O projeto, batizado de Horizontes da Economia Azul, começou na Escola de Guerra Naval, no Rio de Janeiro, e vai percorrer as cinco regiões do País, buscando consolidar propostas que possam virar políticas públicas e investimentos.
Os encontros pretendem mapear desafios e oportunidades em temas como infraestrutura portuária, logística, segurança da navegação, pesquisa e inovação, conforme informação divulgada pela Marinha do Brasil.
Simpósios, objetivos e organização
Coordenado pela Diretoria de Portos e Costas (DPC), o ciclo terá dez simpósios regionais e um encontro nacional em Brasília, em abril de 2027. A iniciativa reúne representantes de órgãos federais, universidades, empresas e sociedade civil, com a meta de integrar visões e propor ações práticas.

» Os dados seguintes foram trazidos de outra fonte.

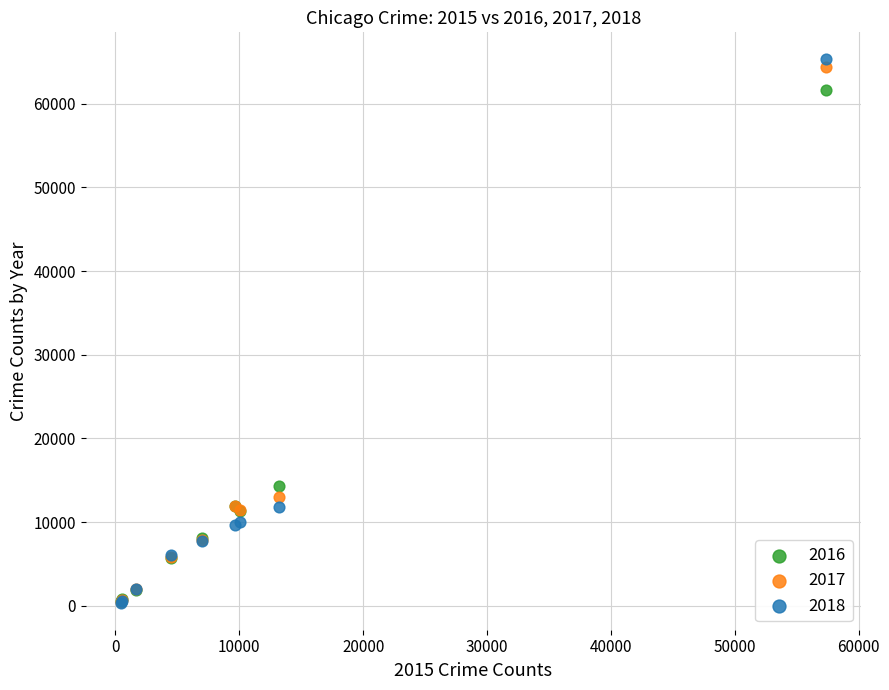

Across all series, what Y value is closest to 32829?

14289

Segundo o Diretor-Geral de Navegação, Almirante de Esquadra Sílvio Luís dos Santos, o objetivo é ampliar o debate sobre atividades marítimas e fluviais e buscar soluções integradas para os temas prioritários da Economia Azul, incluindo preservação ambiental e desenvolvimento econômico.
Margem Equatorial, potencial energético e debates técnicos
A escolha da Margem Equatorial como eixo do primeiro encontro reflete seu papel estratégico para o país. Em 2025, o Brasil consolidou direitos sobre aproximadamente 360 mil quilômetros quadrados entre o Amapá e o Rio Grande do Norte, área cujo potencial energético é estimado em até 30 bilhões de barris de petróleo.
Representantes da Petrobras, da ANP, do Ibama, do INPE, além de empresas e universidades, participaram das discussões sobre como conciliar exploração de recursos, inovação tecnológica e proteção ambiental na região.
Amazônia Azul e segurança marítima como prioridades estratégicas
O ciclo reforça a importância da Amazônia Azul como espaço de interesse nacional, por concentrar rotas comerciais, recursos naturais e demandas de monitoramento e vigilância. A ideia é fortalecer a presença institucional e a capacidade de proteção desses ambientes.
A segurança marítima aparece como eixo central, porque o equilíbrio entre exploração econômica e preservação exige coordenação entre órgãos governamentais, setor produtivo, academia e sociedade civil, modelo que os simpósios buscam consolidar.
Próximas etapas e impactos regionais
A segunda etapa ocorrerá em 10 de julho, no Bioparque Pantanal, em Campo Grande (MS), com foco em hidrovias, turismo sustentável e formação profissional, mostrando que a Economia Azul também abrange sistemas hidroviários interiores.
A proposta amplia o debate sobre integração logística, geração de renda e conservação ambiental em diferentes realidades regionais, e prevê sistematizar as contribuições em Brasília para subsidiar políticas públicas voltadas ao fortalecimento da Economia Azul e à projeção estratégica do Brasil no Atlântico Sul.